Mas há um segundo sentido, que é o socioeconômico. A família é valorizada como unidade privada, sujeito não apenas de direitos (que estariam acima dos dos indivíduos, contrariando o que foi instituído pela Constituição de 1988 e pelo Código Civil de 2002) mas de responsabilidades que se ampliam justamente na medida em que o Estado delas se esquiva.

Assim, a PEC 241 é a contra-face da “defesa da família”. A ampliação das responsabilidades privadas das famílias significa, ao mesmo tempo, o aprofundamento das desigualdades entre as unidades familiares e o aprofundamento das desigualdades internas às famílias. No primeiro caso, isso se dá porque os equipamentos de Estado fazem mais falta para as que não têm recursos para substitui-los pelo que o mercado oferece – planos de saúde, creches privadas, cuidado privado para os idosos e para as pessoas doentes. Internamente às famílias, é a divisão assimétrica do trabalho entre mulheres e homens que mais uma vez emerge aprofundando as desigualdades quando “à família” – na prática, às mulheres – cabe ainda maior responsabilidade pelo cuidado e pelo desenvolvimento das crianças, pela saúde dos mais próximos e pelos atropelos cotidianos para conciliar o trabalho remunerado e o dia-a-dia das necessidades para que a vida siga, sem que as responsabilidades coletivas que temos (pela infância, pela velhice) sejam traduzidas na forma de equipamentos de Estado.

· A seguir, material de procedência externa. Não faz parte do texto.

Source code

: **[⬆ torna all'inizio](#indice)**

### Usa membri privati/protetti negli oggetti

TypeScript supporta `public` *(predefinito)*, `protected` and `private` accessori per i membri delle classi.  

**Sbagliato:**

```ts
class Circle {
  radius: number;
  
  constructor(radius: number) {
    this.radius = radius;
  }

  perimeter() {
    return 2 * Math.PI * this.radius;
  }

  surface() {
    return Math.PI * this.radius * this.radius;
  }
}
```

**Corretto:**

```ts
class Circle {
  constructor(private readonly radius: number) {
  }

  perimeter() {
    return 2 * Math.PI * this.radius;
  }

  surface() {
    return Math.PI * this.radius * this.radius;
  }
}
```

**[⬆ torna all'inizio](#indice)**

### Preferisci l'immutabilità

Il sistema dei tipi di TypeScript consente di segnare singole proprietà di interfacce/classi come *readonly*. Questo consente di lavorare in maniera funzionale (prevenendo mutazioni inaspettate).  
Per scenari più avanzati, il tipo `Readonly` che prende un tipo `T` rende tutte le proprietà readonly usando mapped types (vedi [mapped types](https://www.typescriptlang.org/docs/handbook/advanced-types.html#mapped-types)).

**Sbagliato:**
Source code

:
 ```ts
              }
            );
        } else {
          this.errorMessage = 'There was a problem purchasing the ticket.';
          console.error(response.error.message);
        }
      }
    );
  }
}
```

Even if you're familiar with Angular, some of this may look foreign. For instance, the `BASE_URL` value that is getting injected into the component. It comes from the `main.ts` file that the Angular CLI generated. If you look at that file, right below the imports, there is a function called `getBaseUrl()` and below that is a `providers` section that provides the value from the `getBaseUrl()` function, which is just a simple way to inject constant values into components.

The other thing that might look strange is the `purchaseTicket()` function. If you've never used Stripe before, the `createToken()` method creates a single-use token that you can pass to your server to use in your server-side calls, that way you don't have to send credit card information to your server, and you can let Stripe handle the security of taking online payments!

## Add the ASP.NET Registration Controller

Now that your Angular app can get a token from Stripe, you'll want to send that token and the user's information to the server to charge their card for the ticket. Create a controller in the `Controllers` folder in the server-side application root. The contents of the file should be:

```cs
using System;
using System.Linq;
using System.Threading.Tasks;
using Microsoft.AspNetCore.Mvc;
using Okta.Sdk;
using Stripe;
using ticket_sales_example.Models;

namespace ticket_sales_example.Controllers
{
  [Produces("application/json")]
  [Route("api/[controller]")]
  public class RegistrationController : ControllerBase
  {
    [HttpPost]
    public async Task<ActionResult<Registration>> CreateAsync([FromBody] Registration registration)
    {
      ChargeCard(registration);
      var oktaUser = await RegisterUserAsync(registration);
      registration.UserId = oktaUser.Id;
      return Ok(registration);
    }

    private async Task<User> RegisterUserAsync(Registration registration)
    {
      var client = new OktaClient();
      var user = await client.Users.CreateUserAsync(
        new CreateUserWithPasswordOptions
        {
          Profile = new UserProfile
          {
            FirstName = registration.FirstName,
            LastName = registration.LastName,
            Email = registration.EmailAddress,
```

Todos os deputados que estão envolvidos na “defesa da família” votaram a favor da PEC 241. Repito: todos os deputados que estão envolvidos nas proposições em tramitação que pretendem retirar o direito à união homoafetiva, retroceder décadas restaurando o direito das famílias como entidades e proibir o debate sobre igualdade de gênero nas escolas votaram a favor da PEC 241, isto é, votaram contra o direito à educação, à saúde e à assistência de brasileiras e brasileiros.

As famílias que dizem defender são aquelas que terão escolas mais precárias para seus filhos, maiores dificuldades para conseguir vagas em creches e atendimento médico-hospitalar e que dependerão de caridade em vez de ter garantido seu direito a assistência quando algo na vida der errado, por exemplo quando tiverem na família uma pessoa com necessidades especiais.

A misoginia marcante no golpe que depôs a primeira presidenta mulher deste país, a promoção da domesticidade das mulheres e da “caridade” na figura da primeira-dama Marcela Temer, a “defesa da família” e a PEC 241 são fios de uma mesma rede na qual vidas são comprometidas na mesma medida em que os direitos sociais e a democracia brasileira são restritos. Moralização e precarização dão o tom do fim desse ciclo democrático.

*Flávia Biroli é professora do Instituto de Ciência Política da Universidade de Brasília, onde edita a Revista Brasileira de Ciência Política e coordena o Grupo de Pesquisa sobre Democracia e Desigualdades – Demodê.